‘Toxic Avenger’ director matched ‘vibe’ of original, changed story
1 of 6 | Luisa Gurreiro wears the “Toxic Avenger” makeup, in theaters Friday. Photo courtesy of Legendary Pictures
Writer-director Macon Blair says he wanted his Toxic Avenger remake, in theaters Friday, to capture the feeling of the original 1984 film but with a brand new story.
The original, directed by Troma co-founders Michael Herz and Lloyd Kaufman, spawned three sequels, an animated series, and became the face of Troma Entertainment. That film follows Melvin Ferd, a bullied janitor who becomes the mutant vigilante superhero Toxic Avenger.
Blair’s Toxic Avenger is Winston Gooze (Peter Dinklage), a single father who works as a janitor at a pharmaceutical company. Winston falls into the company’s chemical waste and mutates into a green monster with superhuman strength.
In a recent Zoom interview, Blair, 50, discussed the important elements he wanted to retain in a modern Toxic Avenger.
“We wanted to recreate the vibe of the original and the tone,” Blair said. “The actual biographical details, early on we felt like we should do something new and that just made it feel a little more personal to me, as an older person.”
The original Toxic Avenger fell into toxic waste after being bullied by fitness and aerobics buffs at a gym. Blair found a reason for Winston to also wear a ballet tutu like Melvin did at the time of his transformation — this time, Winston is supporting his son’s (Jacob Tremblay) dance aspirations.
After transforming, Winston’s new powers allow him to step in when criminals threaten citizens or hold up a fast food restaurant. He ultimately teams up with a reporter (Taylour Paige) to defeat the company CEO (Kevin Bacon) who is poisoning their city.
The action is comically violent as Winston rips off villains’ limbs. That sort of extreme humor reflects the original Troma tone.
“I didn’t want to come out with a movie that bore no resemblance,” Blair said. “At the same time, we kind of had to appeal to a broader audience who maybe hadn’t heard of Troma or The Toxic Avenger at all.”
Blair’s reference for the cadre of flamboyant villains Winston faces was more mainstream. One of the henchmen wears a chicken mask over his head, another does parkour, one wears clown makeup, and Elijah Wood’s character has a combover and hunchback.

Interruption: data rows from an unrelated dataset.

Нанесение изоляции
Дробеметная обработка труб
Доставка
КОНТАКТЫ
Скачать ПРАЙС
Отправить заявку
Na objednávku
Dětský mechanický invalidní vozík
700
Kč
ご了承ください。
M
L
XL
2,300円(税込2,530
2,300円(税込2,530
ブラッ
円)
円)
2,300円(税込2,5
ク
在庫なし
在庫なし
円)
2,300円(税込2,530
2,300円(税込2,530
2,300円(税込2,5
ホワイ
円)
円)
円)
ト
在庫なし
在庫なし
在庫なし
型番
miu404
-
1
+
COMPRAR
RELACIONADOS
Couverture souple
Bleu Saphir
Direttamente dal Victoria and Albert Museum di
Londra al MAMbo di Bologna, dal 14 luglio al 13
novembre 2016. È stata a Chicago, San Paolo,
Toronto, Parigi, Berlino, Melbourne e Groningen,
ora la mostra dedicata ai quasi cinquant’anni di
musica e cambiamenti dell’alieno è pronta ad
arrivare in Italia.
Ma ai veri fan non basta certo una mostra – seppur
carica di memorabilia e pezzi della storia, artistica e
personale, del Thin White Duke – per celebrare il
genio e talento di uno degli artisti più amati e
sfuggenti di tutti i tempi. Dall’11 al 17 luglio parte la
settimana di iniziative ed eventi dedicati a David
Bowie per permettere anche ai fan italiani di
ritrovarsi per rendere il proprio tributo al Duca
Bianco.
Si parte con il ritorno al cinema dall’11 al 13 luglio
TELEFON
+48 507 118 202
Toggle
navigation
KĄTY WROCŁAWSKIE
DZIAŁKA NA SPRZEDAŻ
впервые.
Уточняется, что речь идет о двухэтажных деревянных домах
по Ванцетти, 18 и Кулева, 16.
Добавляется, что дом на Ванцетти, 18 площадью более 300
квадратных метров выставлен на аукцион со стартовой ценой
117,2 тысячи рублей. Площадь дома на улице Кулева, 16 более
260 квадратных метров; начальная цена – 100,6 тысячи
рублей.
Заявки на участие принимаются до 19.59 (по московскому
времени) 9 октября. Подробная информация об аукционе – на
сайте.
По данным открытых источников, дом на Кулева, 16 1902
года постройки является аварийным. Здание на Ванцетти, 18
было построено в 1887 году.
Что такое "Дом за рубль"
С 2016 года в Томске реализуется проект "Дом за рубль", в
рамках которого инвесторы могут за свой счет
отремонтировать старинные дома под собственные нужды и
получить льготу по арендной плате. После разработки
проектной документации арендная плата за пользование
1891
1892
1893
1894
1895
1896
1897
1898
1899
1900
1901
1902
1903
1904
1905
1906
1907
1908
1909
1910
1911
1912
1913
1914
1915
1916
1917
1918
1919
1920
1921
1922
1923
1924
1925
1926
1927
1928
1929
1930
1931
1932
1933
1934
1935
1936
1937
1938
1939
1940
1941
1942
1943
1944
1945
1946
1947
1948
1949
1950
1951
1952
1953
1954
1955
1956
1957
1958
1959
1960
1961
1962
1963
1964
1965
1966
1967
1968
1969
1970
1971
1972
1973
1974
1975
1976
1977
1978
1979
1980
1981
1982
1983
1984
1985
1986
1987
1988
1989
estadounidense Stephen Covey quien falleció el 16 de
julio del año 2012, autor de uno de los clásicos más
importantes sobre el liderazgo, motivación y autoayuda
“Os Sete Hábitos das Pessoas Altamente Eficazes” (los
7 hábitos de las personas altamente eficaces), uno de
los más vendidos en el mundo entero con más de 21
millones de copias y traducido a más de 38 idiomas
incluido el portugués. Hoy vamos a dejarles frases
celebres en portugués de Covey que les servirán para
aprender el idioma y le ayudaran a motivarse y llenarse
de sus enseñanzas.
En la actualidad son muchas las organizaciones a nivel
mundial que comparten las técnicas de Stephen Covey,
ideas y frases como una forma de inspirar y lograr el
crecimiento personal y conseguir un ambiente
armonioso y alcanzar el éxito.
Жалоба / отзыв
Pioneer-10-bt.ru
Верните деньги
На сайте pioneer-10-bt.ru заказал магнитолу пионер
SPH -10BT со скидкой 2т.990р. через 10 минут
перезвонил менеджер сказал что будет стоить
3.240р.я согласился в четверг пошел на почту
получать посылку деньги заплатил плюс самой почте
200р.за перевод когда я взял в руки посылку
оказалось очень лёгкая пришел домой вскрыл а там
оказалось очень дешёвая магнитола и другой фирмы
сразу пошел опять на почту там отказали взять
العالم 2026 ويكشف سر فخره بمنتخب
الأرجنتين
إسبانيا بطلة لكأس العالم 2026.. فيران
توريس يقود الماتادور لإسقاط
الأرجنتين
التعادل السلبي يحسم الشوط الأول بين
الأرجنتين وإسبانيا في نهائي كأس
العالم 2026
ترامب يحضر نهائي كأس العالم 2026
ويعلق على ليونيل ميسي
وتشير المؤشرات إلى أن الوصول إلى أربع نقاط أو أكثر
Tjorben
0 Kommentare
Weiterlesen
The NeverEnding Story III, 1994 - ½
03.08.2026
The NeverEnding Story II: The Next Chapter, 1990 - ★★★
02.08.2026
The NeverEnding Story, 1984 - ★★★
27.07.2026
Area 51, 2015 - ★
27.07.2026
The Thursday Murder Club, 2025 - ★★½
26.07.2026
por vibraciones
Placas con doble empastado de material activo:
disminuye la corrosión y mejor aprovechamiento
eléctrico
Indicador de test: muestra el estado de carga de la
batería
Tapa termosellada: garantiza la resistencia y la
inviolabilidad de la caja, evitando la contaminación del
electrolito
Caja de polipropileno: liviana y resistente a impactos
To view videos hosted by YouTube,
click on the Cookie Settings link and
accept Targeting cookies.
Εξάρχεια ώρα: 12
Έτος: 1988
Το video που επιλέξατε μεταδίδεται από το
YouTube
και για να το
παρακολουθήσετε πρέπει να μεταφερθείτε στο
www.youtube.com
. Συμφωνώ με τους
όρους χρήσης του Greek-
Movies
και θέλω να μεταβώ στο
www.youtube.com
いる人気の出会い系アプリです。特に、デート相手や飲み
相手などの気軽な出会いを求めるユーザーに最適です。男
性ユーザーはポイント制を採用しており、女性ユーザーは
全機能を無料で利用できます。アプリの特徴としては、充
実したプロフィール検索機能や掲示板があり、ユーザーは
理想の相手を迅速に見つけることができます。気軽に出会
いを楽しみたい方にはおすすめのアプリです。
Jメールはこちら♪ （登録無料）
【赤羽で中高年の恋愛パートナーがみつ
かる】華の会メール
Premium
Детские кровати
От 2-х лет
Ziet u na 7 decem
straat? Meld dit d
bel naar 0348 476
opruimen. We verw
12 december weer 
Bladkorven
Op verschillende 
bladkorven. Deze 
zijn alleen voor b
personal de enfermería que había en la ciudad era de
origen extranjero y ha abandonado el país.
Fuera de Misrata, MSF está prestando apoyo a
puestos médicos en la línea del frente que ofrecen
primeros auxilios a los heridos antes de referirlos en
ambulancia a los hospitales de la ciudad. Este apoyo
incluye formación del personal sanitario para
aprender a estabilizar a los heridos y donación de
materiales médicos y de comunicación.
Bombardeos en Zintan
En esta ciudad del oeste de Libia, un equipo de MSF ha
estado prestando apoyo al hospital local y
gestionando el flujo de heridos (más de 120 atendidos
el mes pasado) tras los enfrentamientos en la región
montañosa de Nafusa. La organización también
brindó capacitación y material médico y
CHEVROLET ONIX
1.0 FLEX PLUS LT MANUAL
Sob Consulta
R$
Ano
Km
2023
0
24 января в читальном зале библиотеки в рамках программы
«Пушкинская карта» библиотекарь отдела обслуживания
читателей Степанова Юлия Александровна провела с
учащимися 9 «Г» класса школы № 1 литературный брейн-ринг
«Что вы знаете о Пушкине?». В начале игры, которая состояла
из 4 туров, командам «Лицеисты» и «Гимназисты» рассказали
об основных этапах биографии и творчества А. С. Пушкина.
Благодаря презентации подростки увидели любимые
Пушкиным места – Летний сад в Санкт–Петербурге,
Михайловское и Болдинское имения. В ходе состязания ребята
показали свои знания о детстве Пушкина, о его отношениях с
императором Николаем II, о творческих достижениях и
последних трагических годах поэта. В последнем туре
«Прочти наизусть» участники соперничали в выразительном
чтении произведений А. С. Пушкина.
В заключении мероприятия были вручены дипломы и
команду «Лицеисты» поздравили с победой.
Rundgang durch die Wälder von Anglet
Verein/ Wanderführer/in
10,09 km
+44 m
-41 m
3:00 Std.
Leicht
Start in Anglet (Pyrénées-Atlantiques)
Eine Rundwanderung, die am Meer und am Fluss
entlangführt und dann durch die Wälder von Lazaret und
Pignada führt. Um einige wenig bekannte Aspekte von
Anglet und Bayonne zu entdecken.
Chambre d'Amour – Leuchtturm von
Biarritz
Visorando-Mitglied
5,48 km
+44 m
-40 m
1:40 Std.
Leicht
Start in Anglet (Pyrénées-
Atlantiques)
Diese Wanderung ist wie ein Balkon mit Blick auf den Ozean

“[In] Robocop, they had the Clarence Boddicker gang where they had the disco guy, the heavy metal biker guy,” Blair said. “They had this gang of cackling, strange bad guys.”
Blair’s Toxic Avenger premiered at film festivals in 2023, 15 years into the Marvel Cinematic Universe and other competing superhero movies. Though inspired by Troma’s original superhero parody, Blair was not trying to compete with other comic book heroes.
“The main thing was to try and make a comedy that was just funny to watch,” Blair said. “Just joking around with the editors and let’s put this in here, let’s put that in there, this sound effect here, we’ll take the voice of somebody and put it over here, just to make ourselves laugh. Little by little, those things would end up remaining in the sound mix.”
One element of parody Blair conceded was a post-credits scene. Marvel made such scenes popular, teasing characters like Nick Fury (Samuel L. Jackson) and Thanos (Josh Brolin) after the credits roll. This led many fans to wait for the scenes after any superhero movie.
Blair ensured the Toxic Avenger’s post-credits scene would be as meaningless as possible.
“We tried to make it as deliberately boring and promising nothing in the future,” Blair said. “That was the only consideration to the superhero structure we were consciously talking about.”
The look of Blair’s Toxic Avenger also went through some trial and error, with Millennium FX designing some more monstrous versions. Ultimately, Blair chose a version that retained Dinklage’s facial features.
Dinklage did not wear the costume on set, however. Luisa Guerreiro provided the physical character, modeling her performance off a video of Dinklage performing the entire film. Dinklage would later dub his dialogue in.
“I like to think about it as David Prowse and James Earl Jones,” Blair said, referring to the actor wearing the costume and the voiceover artist in Star Wars. “Together they’re Darth Vader. That’s how it worked.”
After screening at Fantastic Fest and Beyond Fest, where UPI reviewed, it took over a year for production company Legendary to find a distributor for The Toxic Avenger. Legendary produces the Godzilla/Kong monsterverse with Warner Bros. and other films with Sony and Universal.
Cineverse will release The Toxic Avenger.
“I was honestly not expecting it to get a theatrical release and here it’s going to be in theaters,” Blair said. “I would much rather wait a couple years to land with someone like that than to have it immediately come out but have it disappear into streaming.”